The SinterCast MiniSystem 3000 control equipment will be installed at the University of AlabamaBirmingham this year and will be used to conduct research for Caterpillars efforts to develop new CGI alloys that support higher specific power density and better thermal efficiency for heavyduty diesel engines
The SinterCast Mini-System 3000 control equipment will be installed at the University of Alabama-Birmingham this year, and will be used to conduct research for Caterpillar’s efforts to develop new CGI alloys that support higher specific power density and better thermal efficiency for heavy-duty diesel engines.

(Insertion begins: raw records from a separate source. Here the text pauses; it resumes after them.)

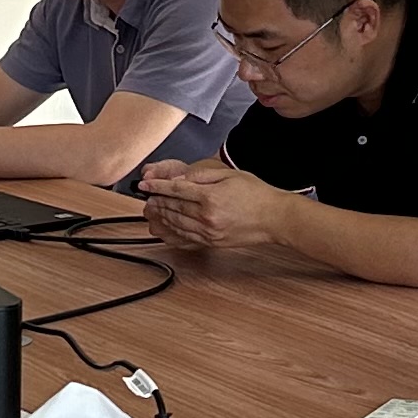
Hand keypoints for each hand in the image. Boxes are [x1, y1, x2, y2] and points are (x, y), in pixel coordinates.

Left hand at [138, 161, 286, 256]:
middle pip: (172, 208)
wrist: (274, 218)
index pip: (175, 190)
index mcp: (210, 197)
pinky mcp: (211, 242)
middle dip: (156, 201)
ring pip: (176, 224)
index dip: (157, 187)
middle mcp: (207, 216)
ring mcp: (208, 232)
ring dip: (161, 216)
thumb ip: (201, 176)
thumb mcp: (229, 175)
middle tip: (146, 197)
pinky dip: (172, 231)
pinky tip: (166, 226)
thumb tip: (179, 180)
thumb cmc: (255, 194)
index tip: (144, 185)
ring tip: (153, 209)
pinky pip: (185, 238)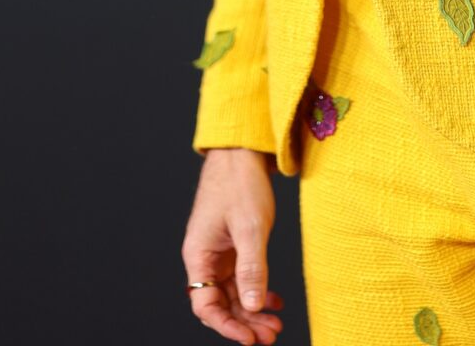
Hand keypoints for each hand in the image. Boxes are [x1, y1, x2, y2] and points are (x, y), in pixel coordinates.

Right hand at [182, 147, 283, 343]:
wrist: (242, 149)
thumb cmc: (240, 182)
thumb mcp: (250, 227)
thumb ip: (251, 267)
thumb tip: (251, 306)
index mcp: (199, 255)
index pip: (205, 305)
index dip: (226, 326)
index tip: (249, 339)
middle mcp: (205, 257)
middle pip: (220, 303)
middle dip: (244, 322)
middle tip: (271, 335)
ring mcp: (219, 251)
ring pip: (233, 292)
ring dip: (252, 309)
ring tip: (275, 323)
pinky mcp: (233, 243)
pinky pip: (242, 276)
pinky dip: (257, 289)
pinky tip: (274, 299)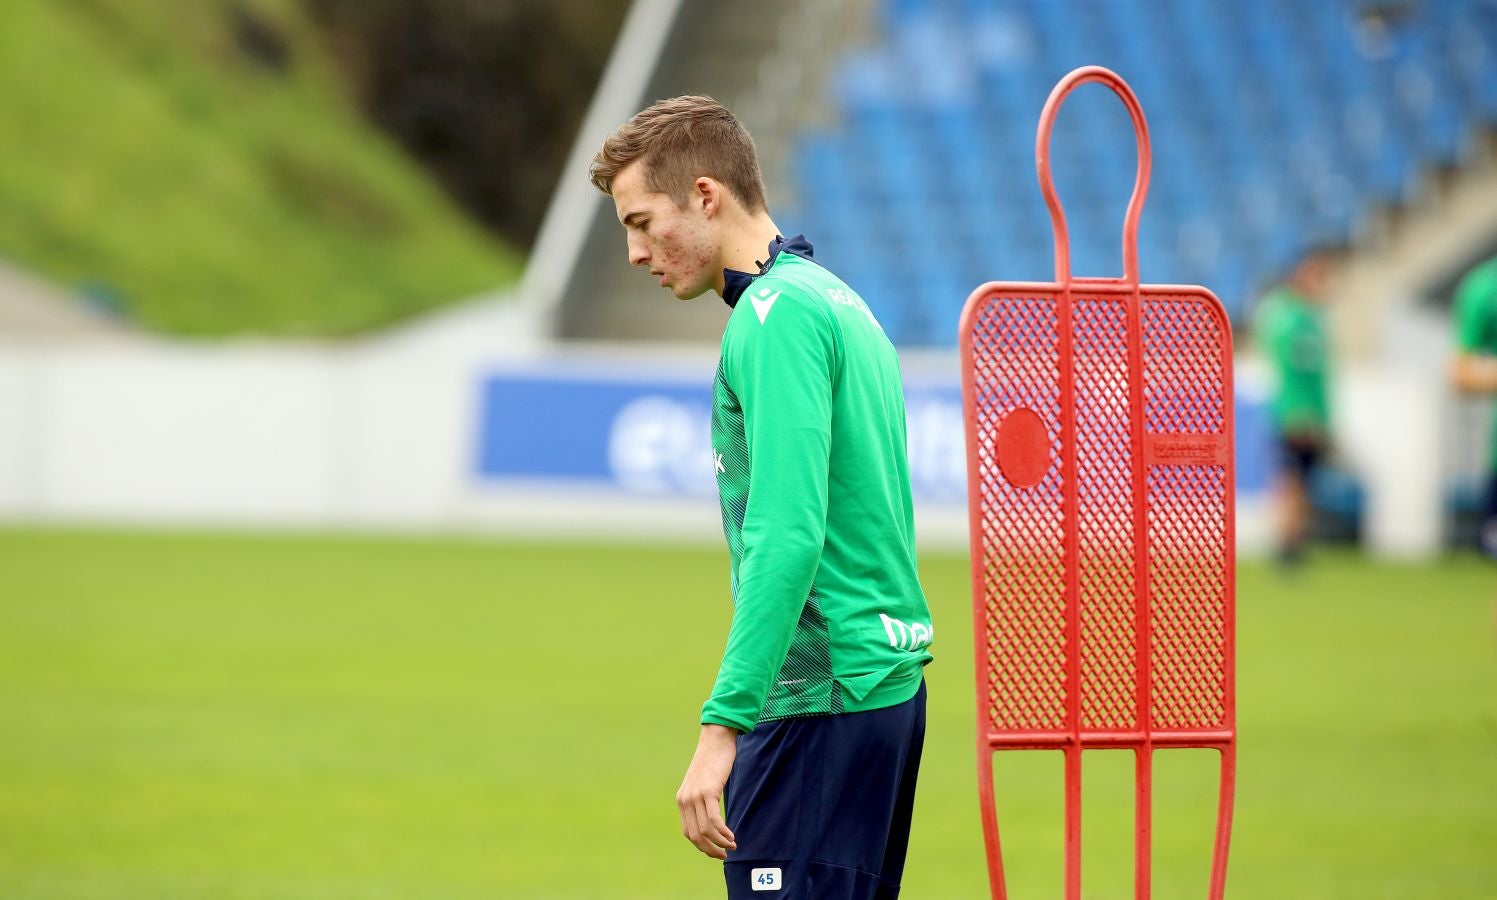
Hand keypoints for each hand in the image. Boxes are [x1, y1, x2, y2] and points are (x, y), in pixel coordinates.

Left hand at [675, 724, 738, 859]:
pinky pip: (714, 821)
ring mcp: (695, 796)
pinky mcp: (707, 792)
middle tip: (725, 854)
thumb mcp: (704, 783)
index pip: (688, 832)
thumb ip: (703, 800)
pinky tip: (731, 836)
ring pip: (705, 831)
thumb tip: (712, 819)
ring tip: (732, 845)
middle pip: (695, 836)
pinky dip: (723, 833)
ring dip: (720, 843)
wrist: (716, 740)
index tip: (717, 851)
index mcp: (682, 800)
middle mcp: (685, 800)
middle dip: (711, 849)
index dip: (703, 846)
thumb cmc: (714, 761)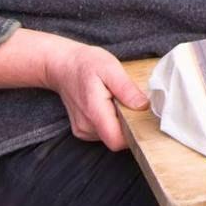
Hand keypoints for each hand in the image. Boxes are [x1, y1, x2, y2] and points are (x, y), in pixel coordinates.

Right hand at [39, 34, 149, 151]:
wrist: (63, 65)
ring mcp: (82, 130)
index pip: (117, 141)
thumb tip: (142, 106)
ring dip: (118, 122)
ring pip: (110, 136)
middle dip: (127, 124)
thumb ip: (127, 90)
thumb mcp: (111, 69)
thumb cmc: (85, 64)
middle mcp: (86, 126)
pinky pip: (103, 132)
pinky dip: (110, 121)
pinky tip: (107, 105)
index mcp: (94, 112)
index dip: (134, 134)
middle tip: (126, 102)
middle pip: (116, 139)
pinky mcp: (82, 129)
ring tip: (114, 100)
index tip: (140, 118)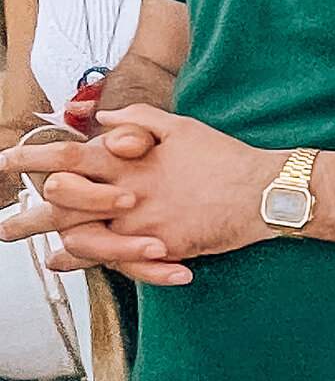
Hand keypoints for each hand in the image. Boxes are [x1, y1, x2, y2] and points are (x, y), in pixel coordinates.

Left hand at [0, 109, 279, 285]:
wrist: (263, 193)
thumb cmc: (223, 157)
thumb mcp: (180, 126)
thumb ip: (138, 119)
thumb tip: (106, 118)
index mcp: (128, 158)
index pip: (65, 155)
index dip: (29, 158)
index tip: (3, 161)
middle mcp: (127, 192)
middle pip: (61, 204)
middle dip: (26, 214)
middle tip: (4, 225)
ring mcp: (140, 224)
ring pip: (80, 236)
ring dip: (50, 241)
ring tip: (28, 247)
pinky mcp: (159, 248)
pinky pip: (111, 260)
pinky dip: (85, 263)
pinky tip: (65, 263)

Caterpillar Backing New CGI Research Project

Developing “new, high‐strength ferrous alloys” Need for continuous advances in engine performance, efficiency Leap-frog material advances

With the help of a U.S. Dept. of Energy grant, Caterpillar Inc. is taking a fresh look at compacted graphite iron as a high-strength, lightweight material for diesel engine structures. The agricultural and off-road equipment builder will work with the University of Alabama at Birmingham’s Dept. of Material Science and Engineering laboratories, where a new Sintercast AB process control package will be installed this year to develop new CGI products for Caterpillar’s applications.

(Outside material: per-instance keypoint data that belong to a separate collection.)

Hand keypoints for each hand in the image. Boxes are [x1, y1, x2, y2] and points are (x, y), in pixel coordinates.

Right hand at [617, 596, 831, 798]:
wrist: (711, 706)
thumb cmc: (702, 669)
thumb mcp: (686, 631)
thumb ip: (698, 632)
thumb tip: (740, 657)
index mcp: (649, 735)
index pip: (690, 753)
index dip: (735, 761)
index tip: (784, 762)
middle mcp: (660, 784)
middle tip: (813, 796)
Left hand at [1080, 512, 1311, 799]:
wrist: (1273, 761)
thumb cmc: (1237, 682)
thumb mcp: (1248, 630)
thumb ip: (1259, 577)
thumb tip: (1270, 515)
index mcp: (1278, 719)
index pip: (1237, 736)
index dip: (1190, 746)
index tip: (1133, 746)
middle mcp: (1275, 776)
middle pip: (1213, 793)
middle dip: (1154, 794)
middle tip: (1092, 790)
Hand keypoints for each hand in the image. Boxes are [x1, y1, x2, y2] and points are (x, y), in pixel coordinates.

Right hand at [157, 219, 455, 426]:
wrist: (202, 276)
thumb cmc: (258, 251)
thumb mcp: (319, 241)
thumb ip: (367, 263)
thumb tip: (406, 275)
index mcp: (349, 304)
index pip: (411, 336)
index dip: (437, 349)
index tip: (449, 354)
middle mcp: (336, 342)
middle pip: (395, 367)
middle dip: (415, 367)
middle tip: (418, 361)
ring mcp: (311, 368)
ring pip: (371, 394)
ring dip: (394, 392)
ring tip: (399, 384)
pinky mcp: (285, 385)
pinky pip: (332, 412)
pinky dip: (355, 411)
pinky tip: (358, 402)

Funding for Caterpillar’s project stems from a $3.47-million grant by the U.S. Dept. of Energy, to “develop new, high‐strength ferrous alloys for cylinder heads and engine blocks to allow for higher cylinder pressures and increased engine efficiency.”

"By investing in next-generation vehicle materials and components, we are helping U.S. manufacturers improve the fuel efficiency of our cars and trucks and ensuring American companies remain at the cutting-edge of the global auto industry," U.S. Energy Secretary Steven Chu said, announcing the research in January 2012. "Lighter, stronger materials will help improve the performance of our vehicles while saving families and businesses money at the pump."

Overall, DOE’s $14.2-million program grants funds to Ford, General Motors, the U.S. Automotive Materials Partnership, and the Oak Ridge National Laboratory, as well as to Caterpillar.

Last year, DOE indicated Caterpillar would develop a cost model for the new components, for comparison with current production components.  

Now, SinterCast details further that the objective for Caterpillar and UAB is to develop cost-effective, high-strength cast materials that support increases in specific power density (horsepower/weight) and increased thermal efficiency for heavy-duty diesel engines.

"This project reinforces the need for continuous advances in engine performance and efficiency, and the need for advanced materials to support these objectives while ensuring durability and emissions compliance,” according to SinterCast president and CEO Dr. Steve Dawson. “These demands, and the opportunities for CGI growth, are particularly applicable in heavy-duty engine applications, defined by this project as the 10- to 17-liter displacement range, for engines with more than 350 horsepower.”

High-Strength Alloys for Heads, Blocks

CGI is a specialty grade of cast iron that has greater tensile strength, stiffness, and fatigue strength than gray iron or aluminum, and it has gained wide popularity among engine manufacturers seeking to reduce weight, noise, and emissions for their designs.

SinterCast developed the most widely used process for commercial CGI production. It licenses the process to numerous automotive foundries worldwide, which use it to cast more than 50 components in series production.

Some foundries use a laboratory-scale version to test new applications. Working under a separate agreement, UAB will install SinterCast’s Mini-System 3000 equipment, and SinterCast will provide technical support to the research with Caterpillar.

Caterpillar is listed by SinterCast among numerous OEMs to have incorporated its CGI products in the past.

"Building on our successful experience with compacted graphite iron in commercial vehicle engine applications, we look forward to this unique opportunity to explore leap-frog material advances," Dr. Dawson continued.

The University has two casting laboratories, including 500-lb. and 100-lb. hydraulic tilt-box furnaces, with a 175-KW power supply.  Material research systems include optical and stereomicroscopes with digital cameras for direct image acquisition and image processing software.  The lab also has scanning electron microscopy (SEM), casting simulation software, and casting modeling technologies.